- EXERCISE:
The records below are to be reproduced exactly, and no picture should appear in the copy.

Stored items
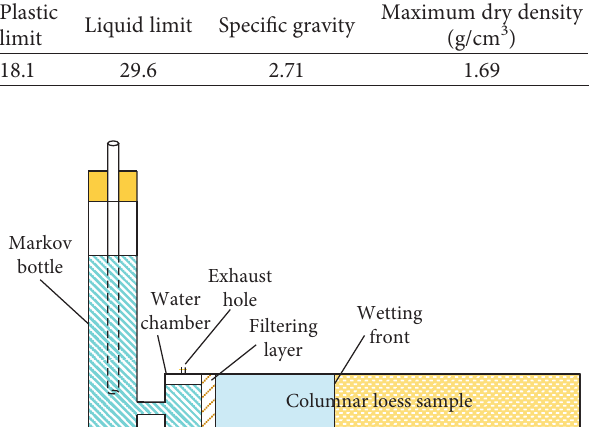
Table 1: Physical parameters of loess samples.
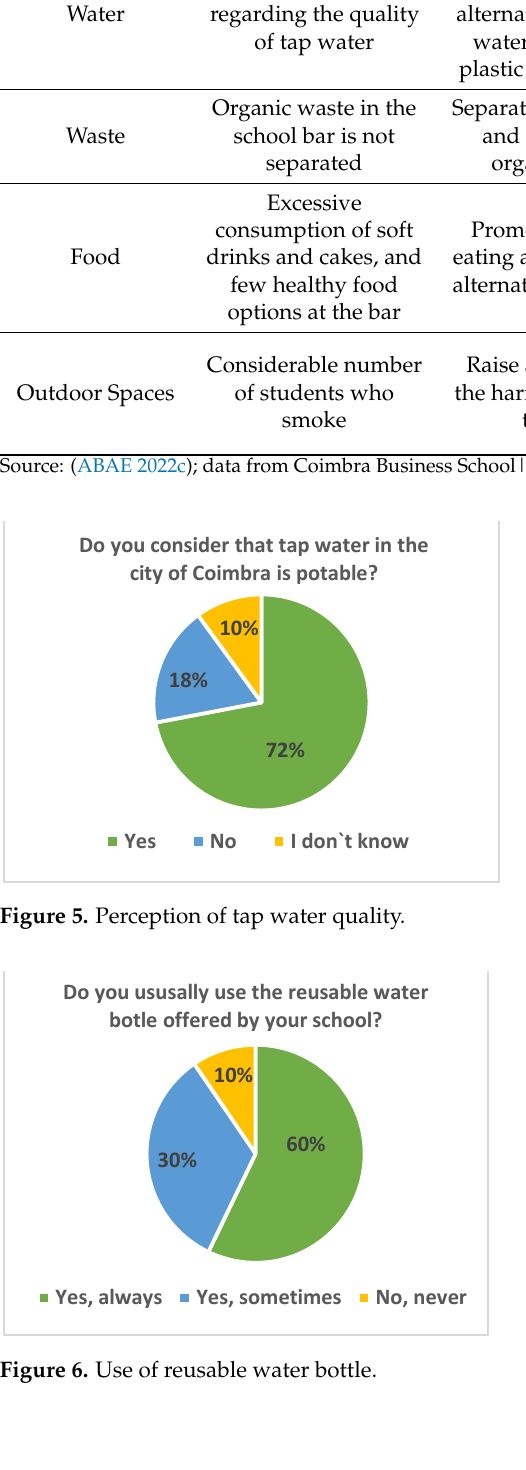
Figure 7. Impact of drinking fountains. The following step refers to the curriculum work. Besides increasing the status of the program, linking the Eco-School activities to the curriculum ensures that the Eco-School is truly integrated within the community. As already mentioned, Coimbra Business School|ISCAC is a HEI in the area of business, accounting and administration. Although the degrees, postgraduates and masters, are in scientific areas with no obvious links with the environment and sustainability, there are already several academic units of these courses that have integrated themes related to the environment and sustainability in their curricula, maintaining a close connection with the different activities promoted by the Eco-Schools program. The sixth step “inform and involve” is very important . In fact, the actions carried out within the scope of the Eco-Schools program should not be limited only to the school com- munity (students, teachers, and staff), but to the entire surrounding community (family, friends, neighbors, colleagues, etc.). As such, throughout the 2021/22 school year, the school promoted several initiatives on environment and sustainability open to the entire community, namely lectures, social media posts, art exhibitions, photography contests, and used book exchanges. In fact, it is very important that students acquire knowledge and adopt more sustainable behaviors, but even more important is its dissemination throughout society, making it more environmentally friendly and sustainable. The last step of the methodology consists of producing an Eco-Code, which is mainly a statement that represents the school ’ s commitment to sustainability. In the case of Coim- bra Business School|ISCAC, this school defined 8 key statements: ( i) “Save the environ- ment, don ’t throw trash on the floor!”; (ii) “Preserve nature, preserve your future!”; (iii) “Plastic is going around the World, let ’s end plastic!”; (iv) “Let’ s save water so Planet Earth doesn ’t dry up!”; (v) “ Washing your hands is very important, but don ’ t leave the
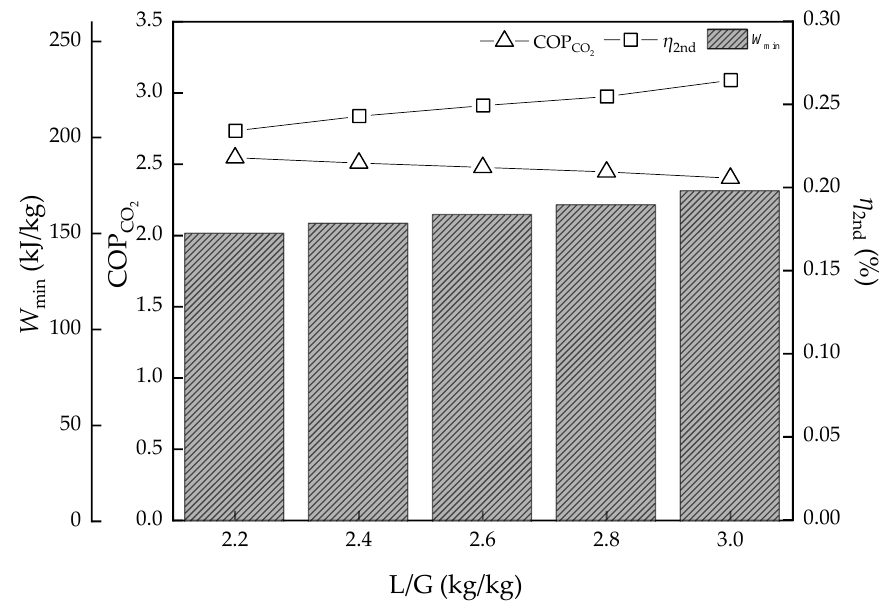
Figure 7. The energy efficiency performance with L/G value variation.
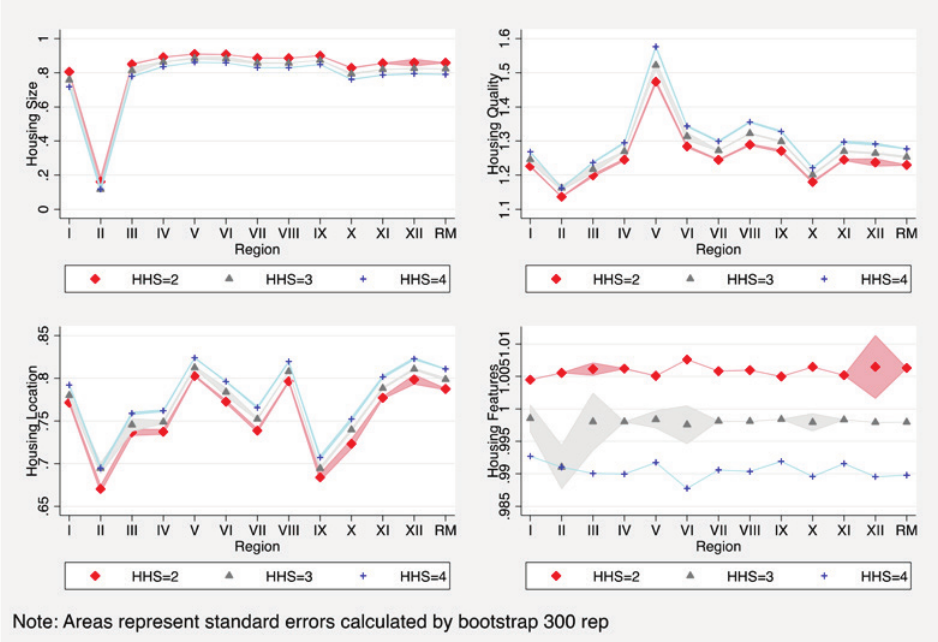
Figure 2. Regional income elasticities for housing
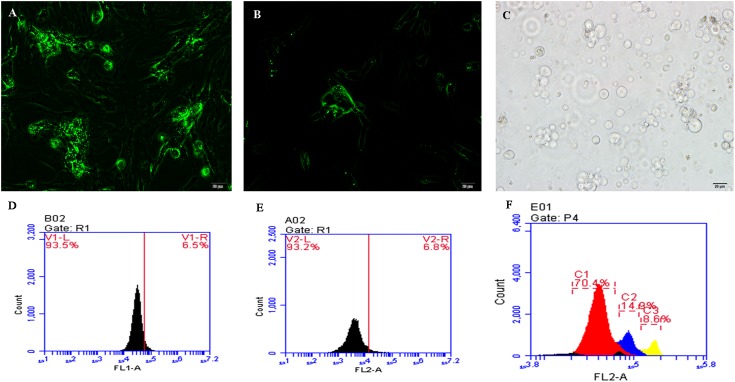
Cell sorting via flow cytometry.(A) The primordial germ cells (PGCs) were identified with a c-Kit antibody marked with FITC (200×). (B) The spermatogonial stem cells (SSCs) were marked with an Integrin alpha 6 antibody with FITC (200×). Both PGCs and SSCs were cultured for 48 h. (C) The spermatogonial (Sp) cells were directly isolated from testes and identified under light microscopy (200×). Scale bar = 20 μm. (D-F) Flow cytometry sorting for PGCs (D), SSCs (E), and Sp cells (F). The PGC, SSC, and Sp sorting ratios were 6.5%, 6.8%, and 14.9% respectively. Sp cells were stained with DAPI.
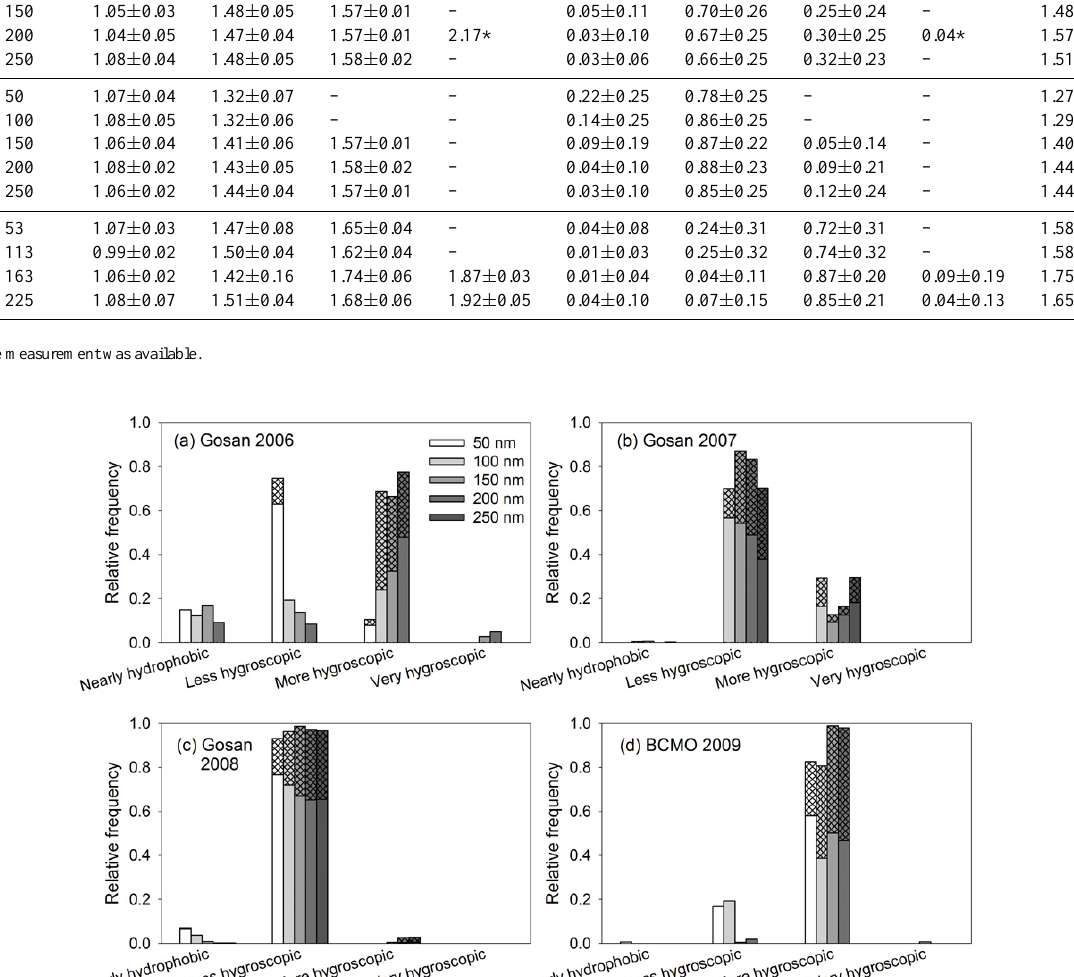
During BCMO 2009, S c values for the two monodisperse dry particle sizes were relatively larger for the periods before 13 August than after 13 August. This distinction between these periods was also found in the PM 2 . 5 and SO 2 data.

- RESPONSE FOR THIS EXERCISE:
Table 1: Physical parameters of loess samples.
Figure 7. Impact of drinking fountains. The following step refers to the curriculum work. Besides increasing the status of the program, linking the Eco-School activities to the curriculum ensures that the Eco-School is truly integrated within the community. As already mentioned, Coimbra Business School|ISCAC is a HEI in the area of business, accounting and administration. Although the degrees, postgraduates and masters, are in scientific areas with no obvious links with the environment and sustainability, there are already several academic units of these courses that have integrated themes related to the environment and sustainability in their curricula, maintaining a close connection with the different activities promoted by the Eco-Schools program. The sixth step “inform and involve” is very important . In fact, the actions carried out within the scope of the Eco-Schools program should not be limited only to the school com- munity (students, teachers, and staff), but to the entire surrounding community (family, friends, neighbors, colleagues, etc.). As such, throughout the 2021/22 school year, the school promoted several initiatives on environment and sustainability open to the entire community, namely lectures, social media posts, art exhibitions, photography contests, and used book exchanges. In fact, it is very important that students acquire knowledge and adopt more sustainable behaviors, but even more important is its dissemination throughout society, making it more environmentally friendly and sustainable. The last step of the methodology consists of producing an Eco-Code, which is mainly a statement that represents the school ’ s commitment to sustainability. In the case of Coim- bra Business School|ISCAC, this school defined 8 key statements: ( i) “Save the environ- ment, don ’t throw trash on the floor!”; (ii) “Preserve nature, preserve your future!”; (iii) “Plastic is going around the World, let ’s end plastic!”; (iv) “Let’ s save water so Planet Earth doesn ’t dry up!”; (v) “ Washing your hands is very important, but don ’ t leave the
Figure 7. The energy efficiency performance with L/G value variation.
Figure 2. Regional income elasticities for housing
Cell sorting via flow cytometry.(A) The primordial germ cells (PGCs) were identified with a c-Kit antibody marked with FITC (200×). (B) The spermatogonial stem cells (SSCs) were marked with an Integrin alpha 6 antibody with FITC (200×). Both PGCs and SSCs were cultured for 48 h. (C) The spermatogonial (Sp) cells were directly isolated from testes and identified under light microscopy (200×). Scale bar = 20 μm. (D-F) Flow cytometry sorting for PGCs (D), SSCs (E), and Sp cells (F). The PGC, SSC, and Sp sorting ratios were 6.5%, 6.8%, and 14.9% respectively. Sp cells were stained with DAPI.
During BCMO 2009, S c values for the two monodisperse dry particle sizes were relatively larger for the periods before 13 August than after 13 August. This distinction between these periods was also found in the PM 2 . 5 and SO 2 data.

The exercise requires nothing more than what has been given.